(LISTED RECORDS Opens)

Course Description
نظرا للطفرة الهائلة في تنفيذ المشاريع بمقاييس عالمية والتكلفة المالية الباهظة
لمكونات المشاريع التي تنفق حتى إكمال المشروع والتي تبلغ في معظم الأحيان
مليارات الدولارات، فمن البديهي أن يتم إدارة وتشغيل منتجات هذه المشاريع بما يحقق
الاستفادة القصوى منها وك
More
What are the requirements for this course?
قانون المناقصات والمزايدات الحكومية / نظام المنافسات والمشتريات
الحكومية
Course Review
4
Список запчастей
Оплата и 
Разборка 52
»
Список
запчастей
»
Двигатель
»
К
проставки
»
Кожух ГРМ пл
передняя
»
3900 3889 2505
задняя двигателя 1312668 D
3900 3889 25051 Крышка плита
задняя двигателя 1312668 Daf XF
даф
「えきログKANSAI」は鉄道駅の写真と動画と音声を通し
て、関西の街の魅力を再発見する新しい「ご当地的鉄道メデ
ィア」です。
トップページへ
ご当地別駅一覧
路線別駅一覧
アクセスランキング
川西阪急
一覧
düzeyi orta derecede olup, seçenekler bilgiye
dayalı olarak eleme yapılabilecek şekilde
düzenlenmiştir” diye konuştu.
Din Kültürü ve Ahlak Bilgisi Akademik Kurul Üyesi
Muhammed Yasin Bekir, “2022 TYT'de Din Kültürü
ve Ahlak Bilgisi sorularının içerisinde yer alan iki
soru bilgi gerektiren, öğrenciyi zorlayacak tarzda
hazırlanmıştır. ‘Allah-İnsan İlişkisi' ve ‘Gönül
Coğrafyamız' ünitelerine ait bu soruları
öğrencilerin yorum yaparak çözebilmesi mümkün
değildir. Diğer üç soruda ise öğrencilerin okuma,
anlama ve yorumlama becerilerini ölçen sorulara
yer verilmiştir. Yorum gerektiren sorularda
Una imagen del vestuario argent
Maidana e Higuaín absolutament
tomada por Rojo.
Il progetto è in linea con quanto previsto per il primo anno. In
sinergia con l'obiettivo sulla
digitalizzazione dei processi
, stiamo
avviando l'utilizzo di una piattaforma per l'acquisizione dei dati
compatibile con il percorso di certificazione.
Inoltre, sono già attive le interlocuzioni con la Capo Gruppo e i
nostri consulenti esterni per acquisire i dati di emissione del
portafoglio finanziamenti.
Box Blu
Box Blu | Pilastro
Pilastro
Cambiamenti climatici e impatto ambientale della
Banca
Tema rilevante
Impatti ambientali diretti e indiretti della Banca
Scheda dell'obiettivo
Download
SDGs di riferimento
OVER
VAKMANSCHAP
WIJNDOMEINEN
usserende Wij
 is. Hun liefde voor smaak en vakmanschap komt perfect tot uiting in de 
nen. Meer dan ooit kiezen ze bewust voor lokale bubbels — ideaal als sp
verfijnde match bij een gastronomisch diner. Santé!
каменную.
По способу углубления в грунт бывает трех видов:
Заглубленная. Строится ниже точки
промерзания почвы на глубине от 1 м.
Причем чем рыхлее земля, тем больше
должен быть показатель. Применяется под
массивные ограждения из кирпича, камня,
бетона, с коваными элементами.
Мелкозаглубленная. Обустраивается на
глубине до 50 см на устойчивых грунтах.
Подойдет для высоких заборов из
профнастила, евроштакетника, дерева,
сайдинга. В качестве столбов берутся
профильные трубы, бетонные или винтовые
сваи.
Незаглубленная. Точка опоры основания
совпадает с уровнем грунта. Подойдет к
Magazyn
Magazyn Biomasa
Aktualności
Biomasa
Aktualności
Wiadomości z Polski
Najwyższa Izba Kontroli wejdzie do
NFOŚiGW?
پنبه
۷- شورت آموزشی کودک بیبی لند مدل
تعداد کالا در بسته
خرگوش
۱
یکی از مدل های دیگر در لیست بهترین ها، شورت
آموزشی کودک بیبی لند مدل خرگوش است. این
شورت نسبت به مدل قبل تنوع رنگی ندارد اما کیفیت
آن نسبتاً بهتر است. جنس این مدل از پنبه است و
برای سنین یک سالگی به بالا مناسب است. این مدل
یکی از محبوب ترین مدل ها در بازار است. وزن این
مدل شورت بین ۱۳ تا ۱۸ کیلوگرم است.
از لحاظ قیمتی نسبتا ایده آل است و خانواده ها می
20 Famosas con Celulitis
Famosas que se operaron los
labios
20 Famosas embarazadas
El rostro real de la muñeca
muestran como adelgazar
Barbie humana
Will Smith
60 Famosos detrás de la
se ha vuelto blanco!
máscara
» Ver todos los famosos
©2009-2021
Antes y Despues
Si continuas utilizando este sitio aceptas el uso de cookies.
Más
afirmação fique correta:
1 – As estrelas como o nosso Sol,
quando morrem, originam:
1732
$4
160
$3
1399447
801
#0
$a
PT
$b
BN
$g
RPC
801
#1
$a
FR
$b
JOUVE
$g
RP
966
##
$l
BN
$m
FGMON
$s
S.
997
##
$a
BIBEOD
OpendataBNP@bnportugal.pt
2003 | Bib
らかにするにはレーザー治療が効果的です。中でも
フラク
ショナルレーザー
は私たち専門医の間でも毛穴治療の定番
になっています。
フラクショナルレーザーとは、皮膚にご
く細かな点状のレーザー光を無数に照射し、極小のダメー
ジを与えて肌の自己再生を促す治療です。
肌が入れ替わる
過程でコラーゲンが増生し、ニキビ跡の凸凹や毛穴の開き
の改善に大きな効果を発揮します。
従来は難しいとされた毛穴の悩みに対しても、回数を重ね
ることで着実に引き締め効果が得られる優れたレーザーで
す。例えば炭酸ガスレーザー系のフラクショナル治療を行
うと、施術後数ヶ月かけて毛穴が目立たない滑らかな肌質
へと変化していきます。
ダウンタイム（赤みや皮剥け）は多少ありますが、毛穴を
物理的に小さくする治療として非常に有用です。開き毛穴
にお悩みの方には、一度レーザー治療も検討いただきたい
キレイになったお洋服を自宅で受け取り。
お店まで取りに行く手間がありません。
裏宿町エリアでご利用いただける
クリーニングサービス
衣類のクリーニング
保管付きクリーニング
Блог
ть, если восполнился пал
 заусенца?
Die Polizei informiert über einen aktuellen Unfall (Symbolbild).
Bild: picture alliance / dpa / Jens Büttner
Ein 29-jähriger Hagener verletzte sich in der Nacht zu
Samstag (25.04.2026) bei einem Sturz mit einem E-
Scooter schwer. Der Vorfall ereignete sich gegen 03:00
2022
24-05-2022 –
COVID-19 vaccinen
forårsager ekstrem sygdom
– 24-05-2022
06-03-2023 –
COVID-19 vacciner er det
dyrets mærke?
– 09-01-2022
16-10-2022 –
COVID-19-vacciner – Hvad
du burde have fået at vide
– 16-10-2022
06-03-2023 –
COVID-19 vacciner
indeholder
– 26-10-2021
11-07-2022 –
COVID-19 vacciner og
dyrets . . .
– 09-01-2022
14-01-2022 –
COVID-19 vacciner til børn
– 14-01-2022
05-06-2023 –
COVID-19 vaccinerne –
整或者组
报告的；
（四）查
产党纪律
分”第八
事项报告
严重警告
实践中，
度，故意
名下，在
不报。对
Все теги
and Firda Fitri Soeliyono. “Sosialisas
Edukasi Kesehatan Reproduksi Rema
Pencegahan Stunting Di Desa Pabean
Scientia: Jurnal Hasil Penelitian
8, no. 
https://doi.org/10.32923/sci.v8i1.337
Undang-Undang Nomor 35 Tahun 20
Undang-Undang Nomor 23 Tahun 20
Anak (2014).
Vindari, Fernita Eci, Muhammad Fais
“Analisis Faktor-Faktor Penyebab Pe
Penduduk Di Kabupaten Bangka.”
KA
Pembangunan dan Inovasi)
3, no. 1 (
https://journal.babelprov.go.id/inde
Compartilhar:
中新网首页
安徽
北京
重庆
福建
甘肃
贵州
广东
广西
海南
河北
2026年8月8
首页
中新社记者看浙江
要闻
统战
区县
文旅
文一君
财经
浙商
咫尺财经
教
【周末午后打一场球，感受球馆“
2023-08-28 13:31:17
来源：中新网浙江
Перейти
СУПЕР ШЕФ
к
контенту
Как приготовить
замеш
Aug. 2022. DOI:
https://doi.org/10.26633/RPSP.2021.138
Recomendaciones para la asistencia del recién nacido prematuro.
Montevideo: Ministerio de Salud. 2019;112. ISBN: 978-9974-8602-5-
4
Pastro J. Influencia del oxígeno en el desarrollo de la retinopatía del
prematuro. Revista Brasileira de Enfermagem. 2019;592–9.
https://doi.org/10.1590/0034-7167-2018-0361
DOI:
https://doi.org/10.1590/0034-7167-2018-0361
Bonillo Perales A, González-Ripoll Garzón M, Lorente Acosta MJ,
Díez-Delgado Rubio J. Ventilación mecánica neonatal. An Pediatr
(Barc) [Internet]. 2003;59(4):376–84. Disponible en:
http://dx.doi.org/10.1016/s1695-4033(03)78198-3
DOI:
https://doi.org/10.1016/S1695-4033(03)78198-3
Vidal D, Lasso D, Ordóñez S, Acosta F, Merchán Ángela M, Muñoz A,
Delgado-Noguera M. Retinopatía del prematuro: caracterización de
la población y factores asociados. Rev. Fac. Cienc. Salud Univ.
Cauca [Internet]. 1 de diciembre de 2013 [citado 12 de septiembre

(LISTED RECORDS Closes)

EXERCISE AIM - Rewrite everything from the start of the lines down to the line containing "sinergia con l'obiettivo sulla", substituting "Course Rating" for "Course Review" and leaving all else unchanged.

RESPONSE BELOW -
Course Description
نظرا للطفرة الهائلة في تنفيذ المشاريع بمقاييس عالمية والتكلفة المالية الباهظة
لمكونات المشاريع التي تنفق حتى إكمال المشروع والتي تبلغ في معظم الأحيان
مليارات الدولارات، فمن البديهي أن يتم إدارة وتشغيل منتجات هذه المشاريع بما يحقق
الاستفادة القصوى منها وك
More
What are the requirements for this course?
قانون المناقصات والمزايدات الحكومية / نظام المنافسات والمشتريات
الحكومية
Course Rating
4
Список запчастей
Оплата и 
Разборка 52
»
Список
запчастей
»
Двигатель
»
К
проставки
»
Кожух ГРМ пл
передняя
»
3900 3889 2505
задняя двигателя 1312668 D
3900 3889 25051 Крышка плита
задняя двигателя 1312668 Daf XF
даф
「えきログKANSAI」は鉄道駅の写真と動画と音声を通し
て、関西の街の魅力を再発見する新しい「ご当地的鉄道メデ
ィア」です。
トップページへ
ご当地別駅一覧
路線別駅一覧
アクセスランキング
川西阪急
一覧
düzeyi orta derecede olup, seçenekler bilgiye
dayalı olarak eleme yapılabilecek şekilde
düzenlenmiştir” diye konuştu.
Din Kültürü ve Ahlak Bilgisi Akademik Kurul Üyesi
Muhammed Yasin Bekir, “2022 TYT'de Din Kültürü
ve Ahlak Bilgisi sorularının içerisinde yer alan iki
soru bilgi gerektiren, öğrenciyi zorlayacak tarzda
hazırlanmıştır. ‘Allah-İnsan İlişkisi' ve ‘Gönül
Coğrafyamız' ünitelerine ait bu soruları
öğrencilerin yorum yaparak çözebilmesi mümkün
değildir. Diğer üç soruda ise öğrencilerin okuma,
anlama ve yorumlama becerilerini ölçen sorulara
yer verilmiştir. Yorum gerektiren sorularda
Una imagen del vestuario argent
Maidana e Higuaín absolutament
tomada por Rojo.
Il progetto è in linea con quanto previsto per il primo anno. In
sinergia con l'obiettivo sulla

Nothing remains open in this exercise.